Der Papst stellt die Forderung auf, die getrennt Lebenden, die Geschiedenen und die Verlassenen pastoral zu begleiten. Es muss das Leid derer angenommen und geachtet werden, die ungerechterweise Trennung oder Scheidung erlitten haben, die verlassen wurden oder wegen Misshandlungen durch den Ehepartner gezwungen waren, das Zusammenleben aufzugeben. So braucht es auch eine Pastoral der Versöhnung (vgl. AL 242).
Gerade jene brauchen eine Stütze, die Scheidung und Trennung erlebt haben und in Treue zu ihrem Partner alleine bleiben. Sie geben damit in unserer Zeit ein großes Zeugnis für die Unauflöslichkeit und Sakramentalität der Ehe ab.
Der Papst schreibt weiteres in AL Nr. 243: „Was die Geschiedenen in neuer Verbindung betrifft, ist es wichtig, sie spüren zu lassen, dass sie Teil der Kirche sind, dass sie »keineswegs exkommuniziert« sind und nicht so behandelt werden, weil sie immer Teil der kirchlichen Communio sind. Diese Situationen verlangen eine aufmerksame Unterscheidung und von großem Respekt gekennzeichnete Begleitung, die jede Ausdrucksweise und Haltung vermeidet, die sie als diskriminierend empfinden könnten. Stattdessen sollte ihre Teilnahme am Leben der Gemeinschaft gefördert werden. Diese Fürsorge bedeutet für das Leben der christlichen Gemeinschaft keine Schwächung ihres Glaubens und ihres Zeugnisses im Hinblick auf die Unauflöslichkeit der Ehe.

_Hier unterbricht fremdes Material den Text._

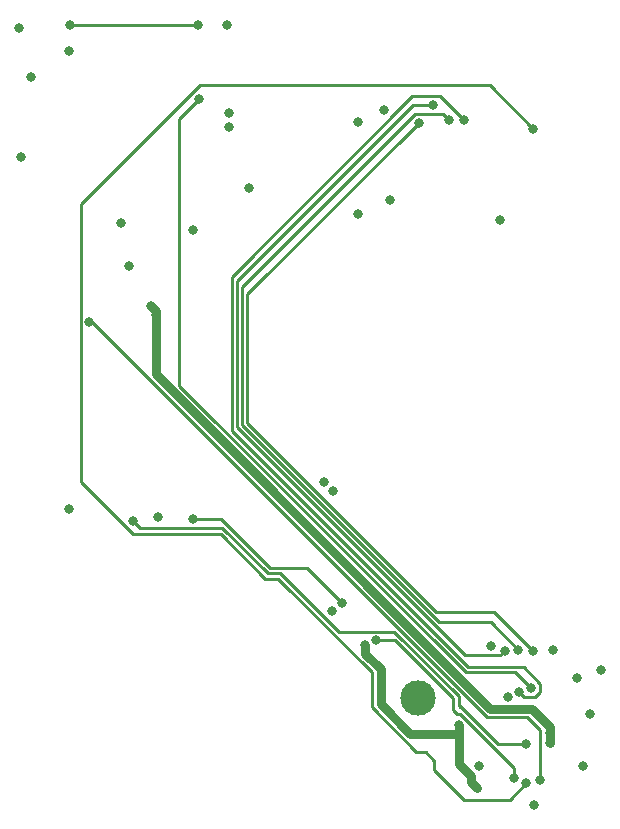
<source format=gbr>
G04 #@! TF.GenerationSoftware,KiCad,Pcbnew,5.1.6+dfsg1-1~bpo10+1*
G04 #@! TF.CreationDate,2021-06-19T16:41:40-04:00*
G04 #@! TF.ProjectId,RUSP_Daughterboard,52555350-5f44-4617-9567-68746572626f,rev?*
G04 #@! TF.SameCoordinates,Original*
G04 #@! TF.FileFunction,Copper,L2,Inr*
G04 #@! TF.FilePolarity,Positive*
%FSLAX46Y46*%
G04 Gerber Fmt 4.6, Leading zero omitted, Abs format (unit mm)*
G04 Created by KiCad (PCBNEW 5.1.6+dfsg1-1~bpo10+1) date 2021-06-19 16:41:40*
%MOMM*%
%LPD*%
G01*
G04 APERTURE LIST*
G04 #@! TA.AperFunction,ViaPad*
%ADD10C,3.000000*%
G04 #@! TD*
G04 #@! TA.AperFunction,ViaPad*
%ADD11C,0.800000*%
G04 #@! TD*
G04 #@! TA.AperFunction,Conductor*
%ADD12C,0.750000*%
G04 #@! TD*
G04 #@! TA.AperFunction,Conductor*
%ADD13C,0.250000*%
G04 #@! TD*
G04 APERTURE END LIST*
D10*
X154000000Y-128000000D03*
D11*
X120300000Y-71300000D03*
X135000000Y-88400000D03*
X124500000Y-112000000D03*
X146800000Y-120600000D03*
X149582053Y-123517947D03*
X124500000Y-73200000D03*
X161000000Y-87500000D03*
X149000000Y-87000000D03*
X149000000Y-79250000D03*
X168599999Y-129400001D03*
X165500000Y-123900000D03*
X157480000Y-130302000D03*
X159004000Y-135636000D03*
X120396006Y-82200000D03*
X146812000Y-110490000D03*
X146050000Y-109728000D03*
X169500000Y-125600000D03*
X157900000Y-79100000D03*
X162600000Y-127500000D03*
X161400000Y-124000000D03*
X155300000Y-77800000D03*
X160200000Y-123600000D03*
X151130000Y-78232000D03*
X161694805Y-127925000D03*
X139700000Y-84836000D03*
X121300000Y-75400000D03*
X137900000Y-71000000D03*
X138000000Y-78500000D03*
X138000000Y-79700000D03*
X159200000Y-133800000D03*
X168000000Y-133750000D03*
X151638000Y-85852000D03*
X135500000Y-77250000D03*
X163600000Y-127200000D03*
X154100000Y-79300000D03*
X163800000Y-124000000D03*
X164400000Y-134974990D03*
X128887660Y-87812340D03*
X126200000Y-96200000D03*
X129600000Y-91400000D03*
X163200000Y-131900000D03*
X129900000Y-113000000D03*
X163900000Y-137025010D03*
X132029325Y-112674990D03*
X147571375Y-119928625D03*
X150500000Y-123100000D03*
X162200000Y-134800000D03*
X135010743Y-112824979D03*
X163800000Y-79800000D03*
X163200000Y-135200000D03*
X124600000Y-71000000D03*
X135400000Y-71000000D03*
X165201292Y-131775010D03*
X131400000Y-94800000D03*
X165201292Y-131001292D03*
X131826000Y-95600000D03*
X167500000Y-126300000D03*
X156700000Y-79100000D03*
X162500000Y-123900000D03*
D12*
X157480000Y-133590038D02*
X158502981Y-134613019D01*
X158502981Y-135134981D02*
X159004000Y-135636000D01*
X158502981Y-134613019D02*
X158502981Y-135134981D01*
X150876000Y-125586038D02*
X150876000Y-128550038D01*
X149582053Y-123517947D02*
X149582053Y-124292091D01*
X149582053Y-124292091D02*
X150876000Y-125586038D01*
X153389962Y-131064000D02*
X157480000Y-131064000D01*
X150876000Y-128550038D02*
X153389962Y-131064000D01*
X157480000Y-130302000D02*
X157480000Y-131064000D01*
X157480000Y-131064000D02*
X157480000Y-133590038D01*
D13*
X164400000Y-126800000D02*
X164400000Y-127473002D01*
X162994978Y-125394978D02*
X164400000Y-126800000D01*
X158284139Y-125394977D02*
X162994978Y-125394978D01*
X138249968Y-92350032D02*
X138249968Y-105360806D01*
X163025001Y-127925001D02*
X162600000Y-127500000D01*
X138249968Y-105360806D02*
X158284139Y-125394977D01*
X163948001Y-127925001D02*
X163025001Y-127925001D01*
X164400000Y-127473002D02*
X163948001Y-127925001D01*
X157900000Y-79100000D02*
X155874999Y-77074999D01*
X155874999Y-77074999D02*
X153525001Y-77074999D01*
X153525001Y-77074999D02*
X138249968Y-92350032D01*
X153600000Y-77800000D02*
X155300000Y-77800000D01*
X157999999Y-124399999D02*
X138699978Y-105099978D01*
X161400000Y-124000000D02*
X161000001Y-124399999D01*
X138699978Y-92700022D02*
X153600000Y-77800000D01*
X161000001Y-124399999D02*
X157999999Y-124399999D01*
X138699978Y-105099978D02*
X138699978Y-92700022D01*
X133800000Y-78950000D02*
X133800000Y-101547248D01*
X162244988Y-125844988D02*
X163600000Y-127200000D01*
X158097740Y-125844988D02*
X162244988Y-125844988D01*
X135500000Y-77250000D02*
X133800000Y-78950000D01*
X133800000Y-101547248D02*
X158097740Y-125844988D01*
X154100000Y-79300000D02*
X139600000Y-93800000D01*
X155572820Y-120700000D02*
X160500000Y-120700000D01*
X139600000Y-104727180D02*
X155572820Y-120700000D01*
X160500000Y-120700000D02*
X163800000Y-124000000D01*
X139600000Y-93800000D02*
X139600000Y-104727180D01*
X126472822Y-96200000D02*
X126200000Y-96200000D01*
X159872833Y-129600011D02*
X126472822Y-96200000D01*
X163300011Y-129600011D02*
X159872833Y-129600011D01*
X164400000Y-130700000D02*
X163300011Y-129600011D01*
X164400000Y-134974990D02*
X164400000Y-130700000D01*
X157500000Y-128700000D02*
X157600000Y-128800000D01*
X142386421Y-117450011D02*
X141313600Y-117450011D01*
X152011410Y-122374999D02*
X147311409Y-122374999D01*
X147311409Y-122374999D02*
X142386421Y-117450011D01*
X157500000Y-128700000D02*
X157500000Y-127863589D01*
X157500000Y-127863589D02*
X152011410Y-122374999D01*
X141313600Y-117450011D02*
X137463589Y-113599999D01*
X137463589Y-113599999D02*
X130499999Y-113599999D01*
X130499999Y-113599999D02*
X129900000Y-113000000D01*
X160787413Y-131900000D02*
X163200000Y-131900000D01*
X157587413Y-128700000D02*
X160787413Y-131900000D01*
X157500000Y-128700000D02*
X157587413Y-128700000D01*
X137324979Y-112824979D02*
X135010743Y-112824979D01*
X141500000Y-117000000D02*
X137324979Y-112824979D01*
X144642750Y-117000000D02*
X141500000Y-117000000D01*
X147571375Y-119928625D02*
X144642750Y-117000000D01*
X162200000Y-133948998D02*
X162200000Y-134800000D01*
X157000000Y-128000000D02*
X157000000Y-129017157D01*
X152100000Y-123100000D02*
X157000000Y-128000000D01*
X157000000Y-129017157D02*
X157305842Y-129322999D01*
X157574001Y-129322999D02*
X162200000Y-133948998D01*
X150500000Y-123100000D02*
X152100000Y-123100000D01*
X157305842Y-129322999D02*
X157574001Y-129322999D01*
X125474999Y-86201999D02*
X125474999Y-109674999D01*
X129900000Y-114100000D02*
X137327179Y-114100000D01*
X135576998Y-76100000D02*
X125474999Y-86201999D01*
X163800000Y-79800000D02*
X160100000Y-76100000D01*
X161800000Y-136600000D02*
X163200000Y-135200000D01*
X155425001Y-133315999D02*
X155425001Y-134089001D01*
X125474999Y-109674999D02*
X129900000Y-114100000D01*
X154684001Y-132574999D02*
X155425001Y-133315999D01*
X155425001Y-134089001D02*
X157936000Y-136600000D01*
X160100000Y-76100000D02*
X135576998Y-76100000D01*
X142200022Y-117900022D02*
X150114000Y-125814000D01*
X153910999Y-132574999D02*
X154684001Y-132574999D01*
X150114000Y-125814000D02*
X150114000Y-128778000D01*
X137327179Y-114100000D02*
X141127200Y-117900022D01*
X141127200Y-117900022D02*
X142200022Y-117900022D01*
X150114000Y-128778000D02*
X153910999Y-132574999D01*
X157936000Y-136600000D02*
X161800000Y-136600000D01*
X124600000Y-71000000D02*
X135400000Y-71000000D01*
D12*
X165201292Y-131775010D02*
X165201292Y-131001292D01*
X160162787Y-128900000D02*
X131826000Y-100563213D01*
X131826000Y-95226000D02*
X131826000Y-95600000D01*
X131826000Y-100563213D02*
X131826000Y-95600000D01*
X165201292Y-131001292D02*
X165201292Y-130435607D01*
X165201292Y-130435607D02*
X163665685Y-128900000D01*
X163665685Y-128900000D02*
X160162787Y-128900000D01*
X131400000Y-94800000D02*
X131826000Y-95226000D01*
D13*
X155836410Y-121600000D02*
X160200000Y-121600000D01*
X139149989Y-93177009D02*
X139149989Y-104913579D01*
X160200000Y-121600000D02*
X162500000Y-123900000D01*
X139149989Y-104913579D02*
X155836410Y-121600000D01*
X153751999Y-78574999D02*
X139149989Y-93177009D01*
X156700000Y-79100000D02*
X156174999Y-78574999D01*
X156174999Y-78574999D02*
X153751999Y-78574999D01*
M02*

</source>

Im Gegenteil, sie bringt gerade in dieser Fürsorge ihre Nächstenliebe zum Ausdruck.“
Papst Franziskus weist in AL Nr. 300 darauf hin, dass es sich dabei um einen „Weg der Begleitung und der Unterscheidung“ handelt und: „Da es im Gesetz selbst keine Gradualität gibt (vgl. FC 34), wird diese Unterscheidung niemals von den Erfordernissen der Wahrheit und der Liebe des Evangeliums, die die Kirche vorlegt, absehen können“
Der hl. Papst Johannes Paul II. bestärkt diese Liebe zur Wahrheit in Jesus Christus, die allein den Menschen frei machen kann. Und er ermutigt alle, diesen Weg der Wahrheit zu suchen und zu gehen, indem er schreibt: „Die Kirche vertraut fest darauf, dass auch diejenigen, die sich vom Gebot des Herrn entfernt haben und noch in einer solche Situation leben, von Gott die Gnade der Umkehr und des Heils erhalten können, wenn sie ausdauernd geblieben sind in Gebet, Buße und Liebe“ (FC 84).
Genau dem Auftrag, wie er von den Päpsten verschiedentlich eingefordert wurde, fühlt sich FSM verpflichtet. Wir bemühen uns, Menschen in schwierigen Situationen beizustehen, Perspektiven zu eröffnen, Trost zu spenden und ihnen das Gefühl und die Gewissheit zu geben, dass sie von Christus und der Kirche geliebt werden.